I want to know if Mother Mary had twins? If so was it a girl or boy? Not that it really matters about the sex. I found out just yesterday who my daddy represents. You know that day I saw Him in the park standing next to my Brother. I wasn't sure what to call my Father? My own Father and I never thought to ask? I knew someday they would tell me when I'm ready for the answer. Talk about a moment. I was coming down the hill walking by some church with my head phones on and I was thinking about my Grandmother Catherine being Irish and the Fairy dream I had? It was a happy thought.

Then Boom! The answer hit me. My Father is JC. I started wailing. My Father represents JC and it was all about the burdens he carried and just why he drank? That was a big demon who suppressed Him. It explained so much. I stood with my right hand in the air and my left hand open down to the ground my head tilted up to the sky wailing for like five minutes. Thank God no one could hear me over the traffic. Then I moved on with the rest of my day of things just falling into place.

I realized last night sometime that when I walked away I tested my fate. I didn't know I was going to be into the fate stage of this journey. I had just found Destiny after all. I realized I tested Fate and I admit I wasn't sure that was such a smart idea myself. I mean when I walked away I saw myself hanging from a cross with my wrist tied on with leather straps. My head was bowed on that cross. I knew this wouldn't be easy this next phase, but I realized Fate gave me the answers after all. I was very happy to dance for my family last night for forty five minutes on my tipsy toes.

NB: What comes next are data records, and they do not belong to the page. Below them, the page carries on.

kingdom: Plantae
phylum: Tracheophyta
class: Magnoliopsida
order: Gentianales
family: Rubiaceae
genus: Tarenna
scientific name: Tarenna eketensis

Yeah that's right. I got moves I didn't know I had. I didn't think I would ever see me doing the moves I was doing all thanks to the good part of technology. This IPOD Michael found in the car. Music to my ears and I didn't pick the music. I don't even know how to download the music on here. It came pre-loaded. I wondered how to play music for a long time with out it stopping. The damn thing always turn on on it's own and I have no idea how it was even selected. I was standing in a Catholic parking lot smoking a song came on and I started moving again. This time the music kept going from song to song and I danced all the way down that side walk on my tipsy toes hopping on the lines on all the square's. Kind of a Michael Jackson, Michelle Pfeiffer in Grease when she was dressed in all black. Then I'm doing some kind of fifties hip hop. I got to the corner and I realized I had a half hour before Judy starts squawking to move the car from the street to the parking lot.

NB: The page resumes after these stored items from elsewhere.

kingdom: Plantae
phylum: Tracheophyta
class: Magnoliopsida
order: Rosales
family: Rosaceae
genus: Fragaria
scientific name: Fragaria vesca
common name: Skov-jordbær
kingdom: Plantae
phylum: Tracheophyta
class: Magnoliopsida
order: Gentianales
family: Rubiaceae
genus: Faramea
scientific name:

I had no idea where these songs were coming from. I mean I haven't heard music in years. So a lot of these songs were new to me. I haven't been to a concert. Well Kinda. Not one I can dance at. I saw Reba and Brooks and Dunn. That is the only one I've been too. No one was around so I just went with the music and emotions and I let them guide me. I'm still wobbly on my dancing legs, especially on my tipsy toes. At one point I learned in what my hands were doing and what I was seeing in my mind I realized that with the music and the movies that I don't dance for you. I dance for Him. I dance for my family. They speak to me in so many ways throughout the day. After the day I had and the news I had for a moment I had mixed blessings. Not after seeing what I saw in my mind and just the symbolism of what I was doing. By me dancing for Him, and that family upstairs. Oh Hell Yes I will look like a crazy woman dancing on the side walk with music in my ears and Love in my heart. I will die for Him hands down. You don't have to ask me twice. I know who I am today. I'm sorry it took me so long to find the answers. I'm going to step away and smoke and eat. I have my second interview. I will do my best to get back to you today and give you the answer to just what this really is all about. I'm going to dance on somebodies grave after all. I can't wait.